-- Begin WORKING DATA --
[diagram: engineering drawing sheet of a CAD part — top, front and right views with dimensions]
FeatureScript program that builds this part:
-- End WORKING DATA --
-- Begin WORKING DATA --
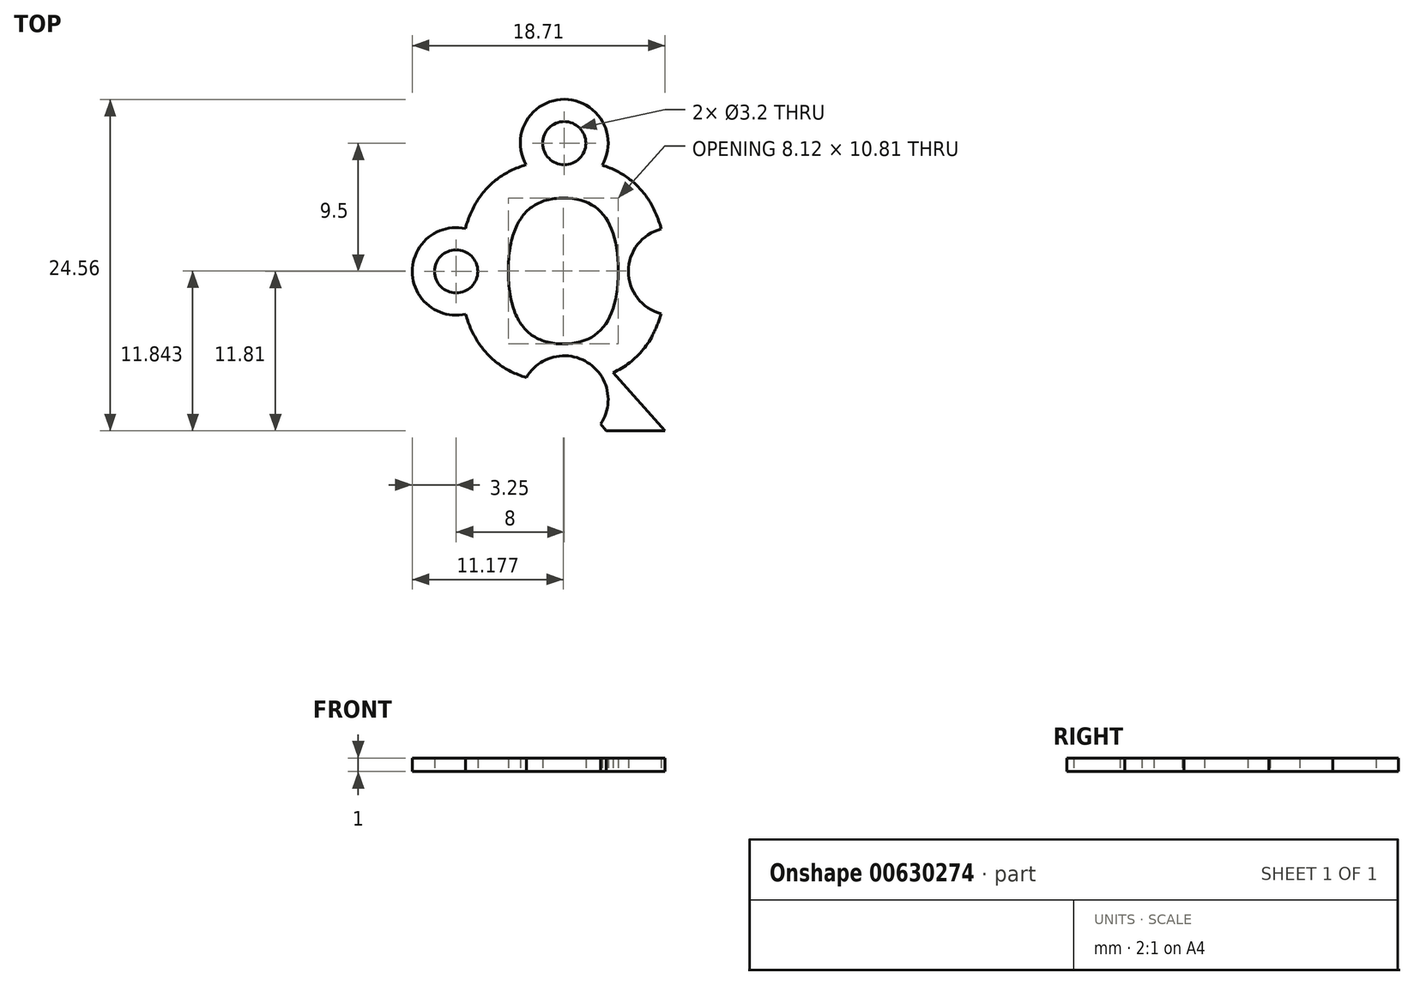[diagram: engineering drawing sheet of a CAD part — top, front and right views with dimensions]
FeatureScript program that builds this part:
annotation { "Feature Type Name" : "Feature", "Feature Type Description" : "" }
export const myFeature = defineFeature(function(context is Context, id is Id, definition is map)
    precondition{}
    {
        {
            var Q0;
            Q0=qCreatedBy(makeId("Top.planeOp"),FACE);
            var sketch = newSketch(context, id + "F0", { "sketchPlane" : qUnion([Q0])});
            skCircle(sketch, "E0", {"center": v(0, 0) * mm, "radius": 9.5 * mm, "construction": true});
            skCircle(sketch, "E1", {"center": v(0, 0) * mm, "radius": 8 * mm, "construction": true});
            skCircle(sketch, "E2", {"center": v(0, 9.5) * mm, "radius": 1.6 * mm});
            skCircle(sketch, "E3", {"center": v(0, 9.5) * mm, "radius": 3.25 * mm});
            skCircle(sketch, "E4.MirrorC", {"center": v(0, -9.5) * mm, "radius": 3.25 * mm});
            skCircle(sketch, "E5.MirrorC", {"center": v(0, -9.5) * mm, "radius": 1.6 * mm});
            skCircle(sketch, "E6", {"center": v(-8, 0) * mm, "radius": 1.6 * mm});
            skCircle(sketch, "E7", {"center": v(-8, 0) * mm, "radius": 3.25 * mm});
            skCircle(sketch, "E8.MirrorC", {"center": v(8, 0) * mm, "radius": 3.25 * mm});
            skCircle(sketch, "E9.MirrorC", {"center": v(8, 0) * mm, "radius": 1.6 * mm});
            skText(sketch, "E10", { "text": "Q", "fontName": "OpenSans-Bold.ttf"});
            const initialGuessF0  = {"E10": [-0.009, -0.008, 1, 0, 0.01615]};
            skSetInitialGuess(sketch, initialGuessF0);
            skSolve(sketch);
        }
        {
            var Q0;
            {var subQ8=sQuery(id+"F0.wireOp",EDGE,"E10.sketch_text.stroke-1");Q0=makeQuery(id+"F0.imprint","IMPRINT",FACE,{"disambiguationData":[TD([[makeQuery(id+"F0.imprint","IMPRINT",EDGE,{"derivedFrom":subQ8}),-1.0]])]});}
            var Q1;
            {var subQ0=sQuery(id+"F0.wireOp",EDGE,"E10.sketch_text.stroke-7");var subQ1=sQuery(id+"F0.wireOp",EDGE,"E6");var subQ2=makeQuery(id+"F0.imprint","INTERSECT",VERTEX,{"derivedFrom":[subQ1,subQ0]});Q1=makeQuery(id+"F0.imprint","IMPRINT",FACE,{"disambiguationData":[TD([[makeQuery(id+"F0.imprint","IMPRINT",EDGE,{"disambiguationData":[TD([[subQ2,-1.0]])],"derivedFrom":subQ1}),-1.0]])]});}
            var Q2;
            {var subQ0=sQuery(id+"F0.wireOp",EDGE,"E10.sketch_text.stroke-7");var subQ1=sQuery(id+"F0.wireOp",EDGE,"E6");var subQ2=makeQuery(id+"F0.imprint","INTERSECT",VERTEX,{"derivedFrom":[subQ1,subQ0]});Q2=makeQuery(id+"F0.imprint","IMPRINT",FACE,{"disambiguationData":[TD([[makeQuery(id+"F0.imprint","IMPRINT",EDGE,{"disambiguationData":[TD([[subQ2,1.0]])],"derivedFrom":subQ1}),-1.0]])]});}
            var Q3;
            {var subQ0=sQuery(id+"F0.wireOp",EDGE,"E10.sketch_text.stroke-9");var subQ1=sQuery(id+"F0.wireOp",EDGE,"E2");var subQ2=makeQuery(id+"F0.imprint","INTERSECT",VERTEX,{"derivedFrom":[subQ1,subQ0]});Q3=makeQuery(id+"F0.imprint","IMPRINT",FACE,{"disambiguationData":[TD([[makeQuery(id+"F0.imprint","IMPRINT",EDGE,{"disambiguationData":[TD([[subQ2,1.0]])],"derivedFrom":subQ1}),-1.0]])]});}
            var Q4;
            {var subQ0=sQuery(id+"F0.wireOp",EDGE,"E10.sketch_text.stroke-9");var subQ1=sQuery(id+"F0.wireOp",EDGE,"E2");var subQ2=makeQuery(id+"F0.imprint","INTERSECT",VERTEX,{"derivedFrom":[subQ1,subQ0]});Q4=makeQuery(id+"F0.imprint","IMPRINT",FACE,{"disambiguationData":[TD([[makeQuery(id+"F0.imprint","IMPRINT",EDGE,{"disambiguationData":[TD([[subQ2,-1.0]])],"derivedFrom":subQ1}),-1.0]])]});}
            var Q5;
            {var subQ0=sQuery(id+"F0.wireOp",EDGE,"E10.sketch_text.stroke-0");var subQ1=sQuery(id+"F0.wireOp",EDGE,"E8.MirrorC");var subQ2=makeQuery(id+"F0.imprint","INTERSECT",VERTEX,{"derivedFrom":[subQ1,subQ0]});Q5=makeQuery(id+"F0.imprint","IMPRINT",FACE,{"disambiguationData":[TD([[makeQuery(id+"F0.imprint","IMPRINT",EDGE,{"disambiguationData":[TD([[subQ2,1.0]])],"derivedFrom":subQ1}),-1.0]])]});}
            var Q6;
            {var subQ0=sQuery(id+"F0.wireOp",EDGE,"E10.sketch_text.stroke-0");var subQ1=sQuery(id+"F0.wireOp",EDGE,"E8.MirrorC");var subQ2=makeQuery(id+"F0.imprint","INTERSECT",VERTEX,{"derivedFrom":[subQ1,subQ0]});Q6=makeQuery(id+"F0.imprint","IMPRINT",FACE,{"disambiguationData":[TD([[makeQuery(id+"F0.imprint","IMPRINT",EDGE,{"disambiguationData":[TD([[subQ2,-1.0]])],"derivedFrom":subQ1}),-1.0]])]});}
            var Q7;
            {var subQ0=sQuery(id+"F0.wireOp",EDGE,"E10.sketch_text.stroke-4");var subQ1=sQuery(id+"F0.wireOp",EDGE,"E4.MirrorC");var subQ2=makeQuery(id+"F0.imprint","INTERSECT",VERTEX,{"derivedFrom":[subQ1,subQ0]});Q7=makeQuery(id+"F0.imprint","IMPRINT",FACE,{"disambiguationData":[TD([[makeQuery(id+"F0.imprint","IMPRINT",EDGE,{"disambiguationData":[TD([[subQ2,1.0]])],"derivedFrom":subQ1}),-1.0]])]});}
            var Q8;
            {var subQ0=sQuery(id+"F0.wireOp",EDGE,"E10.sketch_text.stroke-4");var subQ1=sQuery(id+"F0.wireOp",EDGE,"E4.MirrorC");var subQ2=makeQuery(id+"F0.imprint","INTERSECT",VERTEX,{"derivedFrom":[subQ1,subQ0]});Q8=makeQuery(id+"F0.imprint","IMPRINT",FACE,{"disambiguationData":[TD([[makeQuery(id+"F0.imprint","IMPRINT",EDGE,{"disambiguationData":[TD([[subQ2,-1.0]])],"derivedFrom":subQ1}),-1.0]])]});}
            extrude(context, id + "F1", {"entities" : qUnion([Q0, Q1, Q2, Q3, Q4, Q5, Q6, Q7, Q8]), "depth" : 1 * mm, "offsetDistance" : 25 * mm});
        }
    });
-- End WORKING DATA --
-- Begin WORKING DATA --
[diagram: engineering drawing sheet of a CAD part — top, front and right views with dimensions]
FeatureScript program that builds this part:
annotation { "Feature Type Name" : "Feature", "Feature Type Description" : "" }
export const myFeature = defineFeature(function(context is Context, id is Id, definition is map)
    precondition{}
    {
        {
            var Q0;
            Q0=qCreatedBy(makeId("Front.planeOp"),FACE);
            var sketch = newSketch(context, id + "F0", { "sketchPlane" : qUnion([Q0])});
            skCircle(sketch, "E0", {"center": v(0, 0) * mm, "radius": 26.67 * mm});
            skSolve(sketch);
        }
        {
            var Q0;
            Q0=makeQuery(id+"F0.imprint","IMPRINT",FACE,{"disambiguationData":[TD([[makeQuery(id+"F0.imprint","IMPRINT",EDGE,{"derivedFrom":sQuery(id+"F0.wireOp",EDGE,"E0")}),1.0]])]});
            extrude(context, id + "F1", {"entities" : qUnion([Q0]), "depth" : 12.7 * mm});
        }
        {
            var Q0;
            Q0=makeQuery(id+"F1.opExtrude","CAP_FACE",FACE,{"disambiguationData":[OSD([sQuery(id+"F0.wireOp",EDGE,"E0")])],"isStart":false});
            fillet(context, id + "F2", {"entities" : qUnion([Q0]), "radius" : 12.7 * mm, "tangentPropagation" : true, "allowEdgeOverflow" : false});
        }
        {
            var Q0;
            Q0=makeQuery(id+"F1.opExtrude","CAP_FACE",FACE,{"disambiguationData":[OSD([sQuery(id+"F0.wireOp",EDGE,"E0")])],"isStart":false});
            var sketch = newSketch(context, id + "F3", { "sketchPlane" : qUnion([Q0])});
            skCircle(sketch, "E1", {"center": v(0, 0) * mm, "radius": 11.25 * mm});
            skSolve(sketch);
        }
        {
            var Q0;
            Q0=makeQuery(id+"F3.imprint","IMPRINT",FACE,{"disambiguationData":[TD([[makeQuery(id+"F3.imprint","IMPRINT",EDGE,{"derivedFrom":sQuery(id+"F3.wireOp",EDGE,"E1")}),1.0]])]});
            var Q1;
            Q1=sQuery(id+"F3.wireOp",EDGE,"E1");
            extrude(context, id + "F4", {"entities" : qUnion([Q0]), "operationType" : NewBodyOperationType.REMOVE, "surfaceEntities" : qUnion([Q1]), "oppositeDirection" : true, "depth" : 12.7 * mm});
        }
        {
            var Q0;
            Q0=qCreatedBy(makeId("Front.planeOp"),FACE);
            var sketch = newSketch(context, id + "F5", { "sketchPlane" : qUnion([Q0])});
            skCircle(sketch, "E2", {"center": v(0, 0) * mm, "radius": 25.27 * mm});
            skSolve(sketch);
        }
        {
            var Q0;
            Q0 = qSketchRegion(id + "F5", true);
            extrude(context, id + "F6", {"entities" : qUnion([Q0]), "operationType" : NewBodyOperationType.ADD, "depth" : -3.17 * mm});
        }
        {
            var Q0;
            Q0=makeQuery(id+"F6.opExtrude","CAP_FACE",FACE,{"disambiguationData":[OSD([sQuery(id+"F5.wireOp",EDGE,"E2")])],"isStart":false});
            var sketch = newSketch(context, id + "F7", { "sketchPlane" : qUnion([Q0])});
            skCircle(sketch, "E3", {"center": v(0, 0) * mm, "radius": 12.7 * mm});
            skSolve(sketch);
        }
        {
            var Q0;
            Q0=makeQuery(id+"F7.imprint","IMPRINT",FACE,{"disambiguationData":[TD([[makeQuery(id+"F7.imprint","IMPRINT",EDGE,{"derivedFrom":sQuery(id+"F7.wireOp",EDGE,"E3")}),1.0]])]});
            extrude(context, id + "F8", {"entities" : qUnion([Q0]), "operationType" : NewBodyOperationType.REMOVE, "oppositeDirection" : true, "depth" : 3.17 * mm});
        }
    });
-- End WORKING DATA --
Find each line in the data above that contains the string "REMOVE". Copy every such line out in full.

TASK RESPONSE »
            extrude(context, id + "F4", {"entities" : qUnion([Q0]), "operationType" : NewBodyOperationType.REMOVE, "surfaceEntities" : qUnion([Q1]), "oppositeDirection" : true, "depth" : 12.7 * mm});
            extrude(context, id + "F8", {"entities" : qUnion([Q0]), "operationType" : NewBodyOperationType.REMOVE, "oppositeDirection" : true, "depth" : 3.17 * mm});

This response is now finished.